More than 13 years ago, Genaro Olaguez-Rendon moved with his four children to the Sacramento area from his home state of Sinaloa, Mexico.
In the years since, the 53-year-old Mexican citizen carved out a quiet life working as a landscaper, attending church and eventually settling into a cramped, two-bedroom rental home in North Sacramento, where he drew little attention to himself.
Just after 3 p.m., a fugitive task force led by U.S. marshals confronted Olaguez-Rendon in his driveway and arrested him in connection with the May 2, 2000, massacre of eight municipal officials in the Mexican state of Sinaloa, as well as unrelated marijuana cultivation charges out of San Joaquin County.
The arrest came three months after Mexican officials approached U.S. authorities looking for help in finding Olaguez-Rendon, who apparently had blended seamlessly into everyday life in Sacramento, right down to the lighted reindeer and candy canes that adorned the front lawn of his home Wednesday.
Even his oldest son, 18-year-old Jair Olaguez, expressed bewilderment at the fact that his father had been arrested, much less implicated in an attack that allegedly involved assault-style weapons and killed a city commissioner and seven other city officials and wounded four others.
“He killed what?” his son asked when approached by a reporter at the family home on Grove Avenue on Wednesday. “No, I think they got the wrong person. He didn’t kill no one.”
The U.S. Marshals Service listed the suspect by the name Genaro Olaguez, but he was booked into the Sacramento County jail under the name Olaguez-Rendon, then transferred to San Joaquin County, where he was being held without bail in connection with charges of cultivating marijuana, possessing a firearm and theft of utility services. That case apparently stems from a raid earlier this year on six marijuana grow houses in Stockton linked to Olaguez-Rendon, according to a January report in The Record.
It was unclear Wednesday how Olaguez-Rendon could have faced charges for 11 months without being tied to the case in Sinaloa. He is scheduled to appear in court in Stockton this afternoon on the marijuana charges, but he also is expected to face deportation to Mexico in the Sinaloa case, authorities said.
Olaguez-Rendon had been under surveillance by the task force and offered no resistance when approached Tuesday, said Deputy Frank Newsom of the U.S. Marshals Service in Sacramento.
He initially presented a phony identification card, but agents were having none of it, Newsom said.
“He’s been here for a very long time, and especially for an individual on the run that long you assume he’s gotten comfortable with those new identification documents,” Newsom said. “But we don’t stop looking for you.

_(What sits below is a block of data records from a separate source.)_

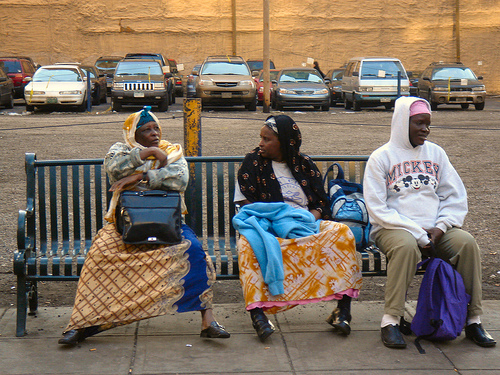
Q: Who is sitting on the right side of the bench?
A: A woman.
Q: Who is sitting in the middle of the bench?
A: A woman.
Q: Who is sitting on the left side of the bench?
A: A woman.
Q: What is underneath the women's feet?
A: Grey sidewalk.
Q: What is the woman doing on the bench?
A: Sitting.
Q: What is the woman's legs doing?
A: Spread open.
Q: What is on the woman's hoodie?
A: Mickey mouse.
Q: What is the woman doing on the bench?
A: Sitting.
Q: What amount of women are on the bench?
A: Three.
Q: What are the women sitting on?
A: A bench.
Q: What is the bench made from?
A: Metal.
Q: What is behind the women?
A: Parked vehicles.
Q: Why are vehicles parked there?
A: It is a parking lot.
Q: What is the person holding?
A: Black bag.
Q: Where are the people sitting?
A: On a bench.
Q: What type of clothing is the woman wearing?
A: A dress.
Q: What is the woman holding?
A: A shirt.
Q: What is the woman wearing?
A: A dress.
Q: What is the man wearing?
A: A gray hoodie.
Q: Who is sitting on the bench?
A: Three people.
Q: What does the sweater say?
A: Mickey.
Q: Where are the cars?
A: Background.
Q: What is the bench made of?
A: Metal.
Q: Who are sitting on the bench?
A: Three women.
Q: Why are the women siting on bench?
A: Resting.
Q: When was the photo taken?
A: Daylight.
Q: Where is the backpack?
A: On ground.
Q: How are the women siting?
A: With legs spread apart.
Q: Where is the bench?
A: On sidewalk.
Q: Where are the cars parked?
A: Background.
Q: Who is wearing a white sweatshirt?
A: Woman at the right.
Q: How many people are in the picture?
A: Three.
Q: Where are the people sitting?
A: On the bench.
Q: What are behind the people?
A: Automobiles.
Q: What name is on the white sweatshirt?
A: Mickey.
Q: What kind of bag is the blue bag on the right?
A: A bookbag.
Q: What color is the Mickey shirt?
A: White.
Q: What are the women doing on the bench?
A: Sitting.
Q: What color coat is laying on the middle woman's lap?
A: Blue.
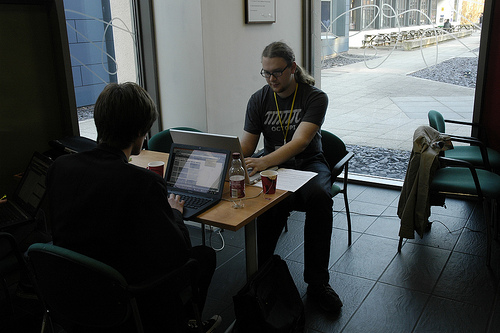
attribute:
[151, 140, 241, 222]
laptop — black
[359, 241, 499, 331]
tiles — black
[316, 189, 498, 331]
floor — tiled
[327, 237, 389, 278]
tiles — black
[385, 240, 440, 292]
tiles — black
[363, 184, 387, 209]
tiles — black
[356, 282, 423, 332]
tiles — black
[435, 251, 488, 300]
tiles — black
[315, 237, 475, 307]
tiles — square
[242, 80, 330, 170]
shirt — black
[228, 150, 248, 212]
bottle — plastic, empty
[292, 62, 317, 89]
ponytail — long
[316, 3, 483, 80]
graphics — white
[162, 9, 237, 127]
wall — white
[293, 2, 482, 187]
window — large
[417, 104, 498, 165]
chair — green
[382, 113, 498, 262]
chair — green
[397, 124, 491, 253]
chair — green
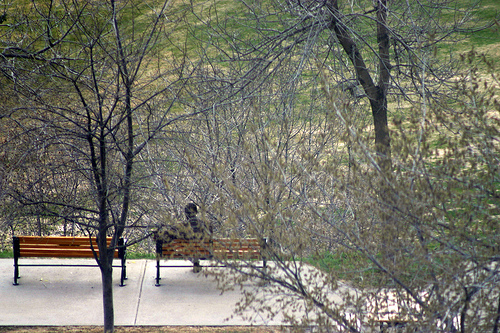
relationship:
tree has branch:
[57, 135, 172, 325] [132, 56, 293, 148]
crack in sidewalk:
[132, 259, 149, 329] [4, 250, 403, 333]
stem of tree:
[85, 218, 146, 317] [57, 135, 172, 325]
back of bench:
[17, 223, 122, 269] [18, 223, 136, 290]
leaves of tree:
[119, 20, 191, 100] [57, 135, 172, 325]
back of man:
[158, 225, 205, 258] [150, 176, 227, 270]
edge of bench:
[105, 245, 128, 273] [18, 223, 136, 290]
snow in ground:
[147, 304, 175, 331] [138, 291, 191, 324]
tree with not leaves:
[57, 135, 172, 325] [119, 20, 191, 100]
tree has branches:
[57, 135, 172, 325] [129, 69, 223, 156]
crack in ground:
[128, 276, 167, 332] [138, 291, 191, 324]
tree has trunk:
[57, 135, 172, 325] [85, 218, 146, 317]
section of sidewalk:
[124, 295, 222, 322] [4, 250, 403, 333]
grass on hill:
[210, 22, 299, 90] [185, 48, 299, 108]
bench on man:
[18, 223, 136, 290] [150, 197, 219, 276]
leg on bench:
[90, 239, 142, 298] [18, 223, 136, 290]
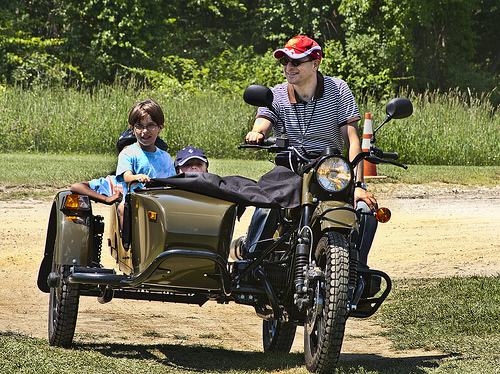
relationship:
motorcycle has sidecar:
[242, 82, 417, 373] [36, 161, 306, 359]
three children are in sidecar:
[70, 97, 214, 258] [36, 161, 306, 359]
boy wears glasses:
[113, 94, 180, 195] [129, 121, 159, 136]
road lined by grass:
[4, 185, 496, 332] [0, 146, 495, 197]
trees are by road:
[4, 8, 492, 89] [4, 185, 496, 332]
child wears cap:
[171, 144, 217, 179] [169, 140, 215, 171]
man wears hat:
[243, 33, 386, 206] [262, 31, 324, 64]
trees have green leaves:
[4, 8, 492, 89] [87, 19, 138, 64]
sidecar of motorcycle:
[36, 161, 306, 359] [242, 82, 417, 373]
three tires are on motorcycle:
[46, 225, 355, 369] [242, 82, 417, 373]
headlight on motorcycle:
[307, 150, 362, 195] [242, 82, 417, 373]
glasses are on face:
[129, 121, 159, 136] [131, 114, 161, 149]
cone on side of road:
[359, 109, 381, 179] [4, 185, 496, 332]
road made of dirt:
[4, 185, 496, 332] [416, 206, 479, 265]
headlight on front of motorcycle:
[307, 150, 362, 195] [242, 82, 417, 373]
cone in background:
[359, 109, 381, 179] [21, 76, 493, 181]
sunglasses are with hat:
[274, 54, 319, 68] [262, 31, 324, 64]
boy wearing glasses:
[113, 94, 180, 195] [129, 121, 159, 136]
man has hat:
[243, 33, 386, 206] [262, 31, 324, 64]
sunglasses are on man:
[274, 54, 319, 68] [243, 33, 386, 206]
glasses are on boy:
[129, 121, 159, 136] [113, 94, 180, 195]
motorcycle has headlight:
[242, 82, 417, 373] [307, 150, 362, 195]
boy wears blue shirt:
[113, 94, 180, 195] [112, 146, 186, 185]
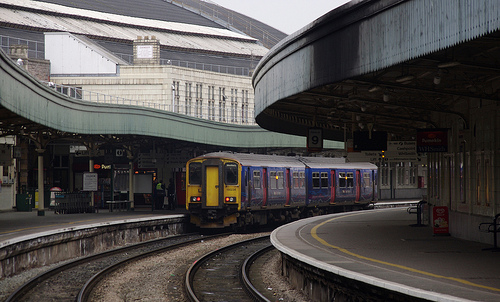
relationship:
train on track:
[181, 149, 381, 231] [6, 226, 236, 301]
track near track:
[6, 226, 236, 301] [185, 232, 281, 301]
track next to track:
[6, 226, 236, 301] [185, 232, 281, 301]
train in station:
[181, 149, 381, 231] [3, 1, 500, 298]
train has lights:
[181, 149, 381, 231] [222, 194, 238, 205]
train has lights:
[181, 149, 381, 231] [187, 193, 204, 204]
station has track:
[3, 1, 500, 298] [6, 226, 236, 301]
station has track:
[3, 1, 500, 298] [185, 232, 281, 301]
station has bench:
[3, 1, 500, 298] [405, 197, 429, 227]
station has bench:
[3, 1, 500, 298] [52, 190, 101, 214]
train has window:
[181, 149, 381, 231] [185, 160, 204, 187]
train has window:
[181, 149, 381, 231] [222, 160, 242, 189]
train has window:
[181, 149, 381, 231] [310, 171, 330, 189]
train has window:
[181, 149, 381, 231] [338, 171, 356, 189]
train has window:
[181, 149, 381, 231] [265, 168, 286, 193]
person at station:
[164, 178, 179, 211] [3, 1, 500, 298]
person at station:
[155, 177, 166, 214] [3, 1, 500, 298]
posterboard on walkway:
[432, 206, 450, 236] [273, 204, 500, 302]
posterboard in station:
[432, 206, 450, 236] [3, 1, 500, 298]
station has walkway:
[3, 1, 500, 298] [273, 204, 500, 302]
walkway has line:
[273, 204, 500, 302] [308, 206, 498, 299]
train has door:
[181, 149, 381, 231] [326, 167, 338, 201]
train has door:
[181, 149, 381, 231] [350, 166, 364, 207]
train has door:
[181, 149, 381, 231] [283, 167, 293, 207]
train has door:
[181, 149, 381, 231] [259, 163, 270, 211]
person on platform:
[164, 178, 179, 211] [0, 205, 189, 282]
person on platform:
[155, 177, 166, 214] [0, 205, 189, 282]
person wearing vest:
[155, 177, 166, 214] [154, 181, 163, 192]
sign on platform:
[92, 156, 117, 178] [0, 205, 189, 282]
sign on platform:
[80, 168, 102, 193] [0, 205, 189, 282]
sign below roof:
[92, 156, 117, 178] [0, 49, 345, 149]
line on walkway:
[308, 206, 498, 299] [273, 204, 500, 302]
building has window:
[50, 65, 257, 122] [169, 76, 183, 116]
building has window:
[50, 65, 257, 122] [182, 76, 195, 115]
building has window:
[50, 65, 257, 122] [194, 79, 205, 116]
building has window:
[50, 65, 257, 122] [206, 81, 219, 121]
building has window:
[50, 65, 257, 122] [217, 85, 228, 124]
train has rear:
[181, 149, 381, 231] [302, 154, 381, 210]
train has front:
[181, 149, 381, 231] [185, 151, 308, 226]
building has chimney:
[50, 65, 257, 122] [130, 34, 162, 64]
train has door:
[181, 149, 381, 231] [203, 165, 222, 207]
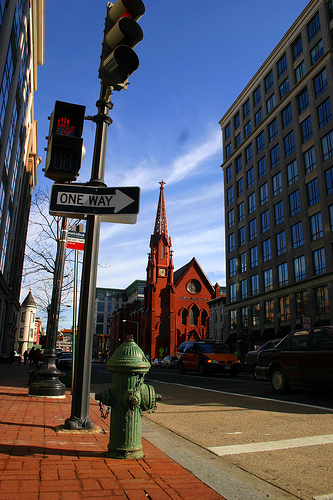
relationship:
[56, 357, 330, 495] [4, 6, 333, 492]
street in city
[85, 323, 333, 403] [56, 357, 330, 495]
traffic on street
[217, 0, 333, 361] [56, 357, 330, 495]
building along street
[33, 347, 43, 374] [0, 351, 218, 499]
person walking on sidewalk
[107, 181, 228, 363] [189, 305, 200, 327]
building has window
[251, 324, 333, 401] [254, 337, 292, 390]
car has rear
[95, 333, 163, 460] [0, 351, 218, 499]
fire hydrant on sidewalk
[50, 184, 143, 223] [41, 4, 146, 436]
sign attatched to pole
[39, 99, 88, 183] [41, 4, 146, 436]
light attached to pole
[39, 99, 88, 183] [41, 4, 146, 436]
light on top of pole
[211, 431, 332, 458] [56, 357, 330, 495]
line painted on street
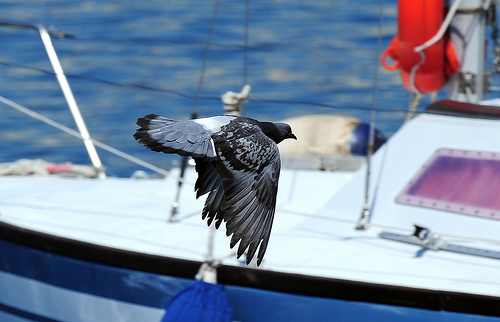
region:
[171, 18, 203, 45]
part of a water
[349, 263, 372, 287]
edge of a boat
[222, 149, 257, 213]
part of a birrd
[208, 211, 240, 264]
edge of a winmg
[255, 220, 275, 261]
edge of a wing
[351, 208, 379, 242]
part of a ,etal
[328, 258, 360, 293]
edge of a boat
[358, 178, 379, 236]
part of a metal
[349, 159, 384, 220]
part of a metal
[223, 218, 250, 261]
edge of a wing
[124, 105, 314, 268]
A bird in mid flight.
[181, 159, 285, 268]
A bird's wings.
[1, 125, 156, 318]
The deck of a boat in the back ground.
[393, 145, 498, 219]
A window of a boat.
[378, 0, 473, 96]
An orange float for a person.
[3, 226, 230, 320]
The side of the boat with multi colored stripes.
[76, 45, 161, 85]
The ocean in the back ground.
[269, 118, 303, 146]
The head of the bird in mid flight.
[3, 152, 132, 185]
A thing of ropes in the deck of the boat.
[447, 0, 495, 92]
The pole the sale goes on.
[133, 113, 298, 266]
Bird flying over the water near a boat.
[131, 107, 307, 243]
bird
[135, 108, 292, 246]
bird flying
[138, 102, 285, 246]
black bird blying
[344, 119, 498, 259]
white window of boat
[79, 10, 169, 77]
white clouds in light blue sky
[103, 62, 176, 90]
white clouds in light blue sky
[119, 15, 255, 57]
white clouds in light blue sky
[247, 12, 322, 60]
white clouds in light blue sky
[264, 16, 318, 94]
white clouds in light blue sky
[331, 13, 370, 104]
white clouds in light blue sky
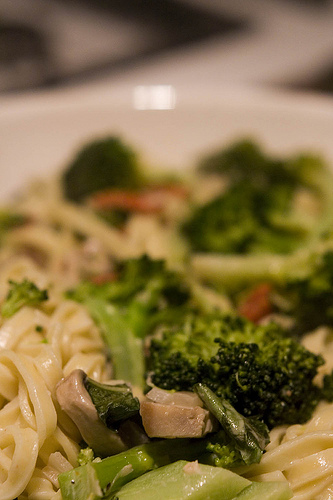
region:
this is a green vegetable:
[58, 437, 150, 486]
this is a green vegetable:
[194, 387, 277, 468]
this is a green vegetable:
[80, 373, 143, 427]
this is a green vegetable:
[79, 272, 157, 359]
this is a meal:
[20, 238, 307, 491]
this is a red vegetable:
[239, 278, 268, 320]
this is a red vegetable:
[87, 179, 209, 233]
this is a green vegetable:
[4, 281, 57, 321]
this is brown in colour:
[133, 385, 218, 457]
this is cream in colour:
[5, 334, 62, 480]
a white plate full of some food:
[16, 99, 310, 494]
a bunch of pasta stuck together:
[7, 336, 69, 425]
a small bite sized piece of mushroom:
[57, 372, 103, 438]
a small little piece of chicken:
[142, 397, 212, 435]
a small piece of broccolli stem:
[63, 450, 184, 485]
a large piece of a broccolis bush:
[213, 339, 300, 412]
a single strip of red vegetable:
[84, 183, 178, 216]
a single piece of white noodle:
[264, 435, 327, 454]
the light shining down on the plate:
[130, 81, 170, 113]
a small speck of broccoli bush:
[58, 468, 86, 491]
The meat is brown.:
[136, 397, 213, 439]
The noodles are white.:
[7, 398, 49, 451]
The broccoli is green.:
[224, 355, 294, 413]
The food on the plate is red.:
[238, 282, 266, 319]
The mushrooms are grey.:
[44, 373, 91, 429]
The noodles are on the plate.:
[7, 365, 49, 419]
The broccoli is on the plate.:
[217, 343, 295, 391]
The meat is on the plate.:
[133, 395, 210, 438]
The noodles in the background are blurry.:
[42, 229, 105, 264]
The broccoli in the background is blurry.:
[197, 201, 297, 255]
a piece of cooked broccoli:
[150, 309, 320, 452]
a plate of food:
[3, 77, 329, 497]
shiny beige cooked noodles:
[7, 315, 60, 419]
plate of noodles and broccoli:
[4, 111, 321, 499]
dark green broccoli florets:
[214, 342, 292, 406]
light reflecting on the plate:
[126, 80, 180, 114]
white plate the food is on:
[4, 76, 331, 176]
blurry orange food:
[92, 180, 189, 218]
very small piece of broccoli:
[0, 271, 51, 325]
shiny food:
[2, 172, 331, 493]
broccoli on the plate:
[222, 361, 249, 383]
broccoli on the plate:
[151, 469, 196, 490]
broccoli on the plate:
[268, 364, 301, 398]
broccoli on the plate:
[207, 214, 253, 242]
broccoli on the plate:
[101, 390, 133, 435]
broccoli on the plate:
[13, 281, 38, 299]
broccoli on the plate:
[136, 260, 168, 288]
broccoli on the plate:
[137, 271, 188, 318]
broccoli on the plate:
[173, 328, 295, 414]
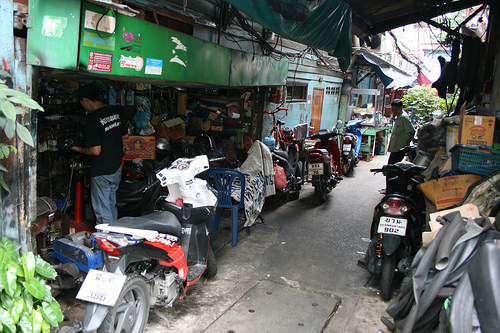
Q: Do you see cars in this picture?
A: No, there are no cars.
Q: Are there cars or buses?
A: No, there are no cars or buses.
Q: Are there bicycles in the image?
A: Yes, there is a bicycle.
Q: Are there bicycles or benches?
A: Yes, there is a bicycle.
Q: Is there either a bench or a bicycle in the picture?
A: Yes, there is a bicycle.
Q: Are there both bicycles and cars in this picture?
A: No, there is a bicycle but no cars.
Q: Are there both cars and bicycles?
A: No, there is a bicycle but no cars.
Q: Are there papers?
A: No, there are no papers.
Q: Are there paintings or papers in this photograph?
A: No, there are no papers or paintings.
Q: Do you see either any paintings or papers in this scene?
A: No, there are no papers or paintings.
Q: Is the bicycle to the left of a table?
A: Yes, the bicycle is to the left of a table.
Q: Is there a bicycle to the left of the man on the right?
A: Yes, there is a bicycle to the left of the man.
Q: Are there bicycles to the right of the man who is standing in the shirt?
A: No, the bicycle is to the left of the man.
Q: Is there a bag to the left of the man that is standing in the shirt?
A: No, there is a bicycle to the left of the man.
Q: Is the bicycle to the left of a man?
A: Yes, the bicycle is to the left of a man.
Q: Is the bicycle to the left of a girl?
A: No, the bicycle is to the left of a man.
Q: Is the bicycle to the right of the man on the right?
A: No, the bicycle is to the left of the man.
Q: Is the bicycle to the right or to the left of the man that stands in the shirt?
A: The bicycle is to the left of the man.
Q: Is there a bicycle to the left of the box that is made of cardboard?
A: Yes, there is a bicycle to the left of the box.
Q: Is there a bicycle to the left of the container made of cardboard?
A: Yes, there is a bicycle to the left of the box.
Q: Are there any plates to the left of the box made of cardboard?
A: No, there is a bicycle to the left of the box.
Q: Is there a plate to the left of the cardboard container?
A: No, there is a bicycle to the left of the box.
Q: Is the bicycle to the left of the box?
A: Yes, the bicycle is to the left of the box.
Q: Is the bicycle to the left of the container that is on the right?
A: Yes, the bicycle is to the left of the box.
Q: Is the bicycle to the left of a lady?
A: No, the bicycle is to the left of the box.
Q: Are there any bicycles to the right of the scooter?
A: Yes, there is a bicycle to the right of the scooter.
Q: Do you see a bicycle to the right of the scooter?
A: Yes, there is a bicycle to the right of the scooter.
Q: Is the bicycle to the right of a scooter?
A: Yes, the bicycle is to the right of a scooter.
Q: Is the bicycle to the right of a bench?
A: No, the bicycle is to the right of a scooter.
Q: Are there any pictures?
A: No, there are no pictures.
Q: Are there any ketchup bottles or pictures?
A: No, there are no pictures or ketchup bottles.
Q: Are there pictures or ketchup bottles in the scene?
A: No, there are no pictures or ketchup bottles.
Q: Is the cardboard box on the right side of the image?
A: Yes, the box is on the right of the image.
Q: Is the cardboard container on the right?
A: Yes, the box is on the right of the image.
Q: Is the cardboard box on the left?
A: No, the box is on the right of the image.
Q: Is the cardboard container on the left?
A: No, the box is on the right of the image.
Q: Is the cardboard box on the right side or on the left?
A: The box is on the right of the image.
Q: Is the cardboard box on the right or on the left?
A: The box is on the right of the image.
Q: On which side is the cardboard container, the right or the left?
A: The box is on the right of the image.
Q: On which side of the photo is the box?
A: The box is on the right of the image.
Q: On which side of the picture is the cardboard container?
A: The box is on the right of the image.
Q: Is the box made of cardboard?
A: Yes, the box is made of cardboard.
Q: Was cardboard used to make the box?
A: Yes, the box is made of cardboard.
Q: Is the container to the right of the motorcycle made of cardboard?
A: Yes, the box is made of cardboard.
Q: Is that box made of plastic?
A: No, the box is made of cardboard.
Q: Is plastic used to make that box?
A: No, the box is made of cardboard.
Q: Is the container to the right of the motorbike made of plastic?
A: No, the box is made of cardboard.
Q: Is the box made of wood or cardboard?
A: The box is made of cardboard.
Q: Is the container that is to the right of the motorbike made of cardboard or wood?
A: The box is made of cardboard.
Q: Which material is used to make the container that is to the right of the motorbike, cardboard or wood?
A: The box is made of cardboard.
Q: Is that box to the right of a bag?
A: No, the box is to the right of the motorbike.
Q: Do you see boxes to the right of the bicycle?
A: Yes, there is a box to the right of the bicycle.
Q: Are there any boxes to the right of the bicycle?
A: Yes, there is a box to the right of the bicycle.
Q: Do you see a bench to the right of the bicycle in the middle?
A: No, there is a box to the right of the bicycle.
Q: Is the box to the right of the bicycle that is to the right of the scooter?
A: Yes, the box is to the right of the bicycle.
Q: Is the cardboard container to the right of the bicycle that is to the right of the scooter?
A: Yes, the box is to the right of the bicycle.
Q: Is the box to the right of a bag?
A: No, the box is to the right of the bicycle.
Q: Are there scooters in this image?
A: Yes, there is a scooter.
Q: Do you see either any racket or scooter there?
A: Yes, there is a scooter.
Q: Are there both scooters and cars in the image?
A: No, there is a scooter but no cars.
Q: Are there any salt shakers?
A: No, there are no salt shakers.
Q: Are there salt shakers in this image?
A: No, there are no salt shakers.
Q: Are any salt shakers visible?
A: No, there are no salt shakers.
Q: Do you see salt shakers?
A: No, there are no salt shakers.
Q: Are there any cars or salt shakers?
A: No, there are no salt shakers or cars.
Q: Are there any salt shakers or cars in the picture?
A: No, there are no salt shakers or cars.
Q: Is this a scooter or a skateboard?
A: This is a scooter.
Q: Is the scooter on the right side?
A: No, the scooter is on the left of the image.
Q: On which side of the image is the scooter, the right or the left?
A: The scooter is on the left of the image.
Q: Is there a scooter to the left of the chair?
A: Yes, there is a scooter to the left of the chair.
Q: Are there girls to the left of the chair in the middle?
A: No, there is a scooter to the left of the chair.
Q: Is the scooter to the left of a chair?
A: Yes, the scooter is to the left of a chair.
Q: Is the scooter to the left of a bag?
A: No, the scooter is to the left of a chair.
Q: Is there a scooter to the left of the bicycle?
A: Yes, there is a scooter to the left of the bicycle.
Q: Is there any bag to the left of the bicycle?
A: No, there is a scooter to the left of the bicycle.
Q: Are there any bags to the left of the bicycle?
A: No, there is a scooter to the left of the bicycle.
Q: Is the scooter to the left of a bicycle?
A: Yes, the scooter is to the left of a bicycle.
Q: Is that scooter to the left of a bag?
A: No, the scooter is to the left of a bicycle.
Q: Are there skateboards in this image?
A: No, there are no skateboards.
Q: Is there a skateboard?
A: No, there are no skateboards.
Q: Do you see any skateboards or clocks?
A: No, there are no skateboards or clocks.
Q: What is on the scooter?
A: The seat is on the scooter.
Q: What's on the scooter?
A: The seat is on the scooter.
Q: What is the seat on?
A: The seat is on the scooter.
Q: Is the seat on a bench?
A: No, the seat is on the scooter.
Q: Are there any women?
A: No, there are no women.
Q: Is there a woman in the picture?
A: No, there are no women.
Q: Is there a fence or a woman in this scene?
A: No, there are no women or fences.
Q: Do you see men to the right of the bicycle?
A: Yes, there is a man to the right of the bicycle.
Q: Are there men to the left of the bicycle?
A: No, the man is to the right of the bicycle.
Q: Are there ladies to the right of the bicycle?
A: No, there is a man to the right of the bicycle.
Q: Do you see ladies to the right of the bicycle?
A: No, there is a man to the right of the bicycle.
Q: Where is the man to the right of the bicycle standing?
A: The man is standing in the shirt.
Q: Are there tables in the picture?
A: Yes, there is a table.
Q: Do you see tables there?
A: Yes, there is a table.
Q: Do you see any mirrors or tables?
A: Yes, there is a table.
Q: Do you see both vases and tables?
A: No, there is a table but no vases.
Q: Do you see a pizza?
A: No, there are no pizzas.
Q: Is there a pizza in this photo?
A: No, there are no pizzas.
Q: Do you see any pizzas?
A: No, there are no pizzas.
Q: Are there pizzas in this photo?
A: No, there are no pizzas.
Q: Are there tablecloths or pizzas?
A: No, there are no pizzas or tablecloths.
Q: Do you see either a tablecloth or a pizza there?
A: No, there are no pizzas or tablecloths.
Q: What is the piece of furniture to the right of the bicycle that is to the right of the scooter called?
A: The piece of furniture is a table.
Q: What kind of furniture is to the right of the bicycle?
A: The piece of furniture is a table.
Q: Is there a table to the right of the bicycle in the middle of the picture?
A: Yes, there is a table to the right of the bicycle.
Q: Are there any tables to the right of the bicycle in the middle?
A: Yes, there is a table to the right of the bicycle.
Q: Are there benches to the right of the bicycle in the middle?
A: No, there is a table to the right of the bicycle.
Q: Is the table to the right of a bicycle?
A: Yes, the table is to the right of a bicycle.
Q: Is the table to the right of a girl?
A: No, the table is to the right of a bicycle.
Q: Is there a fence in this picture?
A: No, there are no fences.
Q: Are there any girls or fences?
A: No, there are no fences or girls.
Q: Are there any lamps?
A: No, there are no lamps.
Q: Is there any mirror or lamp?
A: No, there are no lamps or mirrors.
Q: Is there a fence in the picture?
A: No, there are no fences.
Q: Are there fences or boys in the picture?
A: No, there are no fences or boys.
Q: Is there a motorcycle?
A: Yes, there is a motorcycle.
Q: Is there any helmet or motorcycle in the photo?
A: Yes, there is a motorcycle.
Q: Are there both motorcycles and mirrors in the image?
A: No, there is a motorcycle but no mirrors.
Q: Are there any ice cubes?
A: No, there are no ice cubes.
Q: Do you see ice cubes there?
A: No, there are no ice cubes.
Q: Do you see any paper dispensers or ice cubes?
A: No, there are no ice cubes or paper dispensers.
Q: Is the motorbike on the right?
A: Yes, the motorbike is on the right of the image.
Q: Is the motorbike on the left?
A: No, the motorbike is on the right of the image.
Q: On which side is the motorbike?
A: The motorbike is on the right of the image.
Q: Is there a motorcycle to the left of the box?
A: Yes, there is a motorcycle to the left of the box.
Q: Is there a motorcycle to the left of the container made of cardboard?
A: Yes, there is a motorcycle to the left of the box.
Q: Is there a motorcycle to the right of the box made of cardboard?
A: No, the motorcycle is to the left of the box.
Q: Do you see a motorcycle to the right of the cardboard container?
A: No, the motorcycle is to the left of the box.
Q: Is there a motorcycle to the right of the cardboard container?
A: No, the motorcycle is to the left of the box.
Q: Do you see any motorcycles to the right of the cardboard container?
A: No, the motorcycle is to the left of the box.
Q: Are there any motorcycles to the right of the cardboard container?
A: No, the motorcycle is to the left of the box.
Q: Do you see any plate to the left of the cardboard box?
A: No, there is a motorcycle to the left of the box.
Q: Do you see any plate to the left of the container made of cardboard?
A: No, there is a motorcycle to the left of the box.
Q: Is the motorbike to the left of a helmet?
A: No, the motorbike is to the left of the box.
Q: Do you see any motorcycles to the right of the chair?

“We’ll look until a body is found or until they turn the age of 100.”
The suspect’s son said he knew nothing about fake identity papers and that his father had lived in the Sacramento area under his own name.
“I think they’ve got wrong information or something,” he said. “The whole time he was using his own name for everything.”
U.S. officials had little information about the incident in Mexico, saying in a statement that the suspect “used heavy weapons to massacre a commissioner and seven other city officials in Sinaloa, Mexico,” and that the Mexican government sought help in locating him after he fled to this country.
That region of Mexico is considered to be home to the nation’s most powerful drug cartel, and mass killings, beheadings and shootouts with authorities are considered commonplace. One alleged Sinaloa cartel boss arrested in August in Mexico is suspected in more than 350 killings.
Between 2007 and 2010, Mexico experienced more than 22,000 drug-related murders, according to one FBI report, and the Mexican newspaper Reforma tallied 9,744 murders in 2012 that it attributed to organized crime.
Numerous reports have concluded that the violence has spilled over into the United States as feuding drug lords stake out their territory.
“Many Los Angeles-based Sinaloa cartel members use local gang members to assist in or commit kidnappings, acquire or sell drugs, and collect drug proceeds,” one Department of Homeland Security report stated.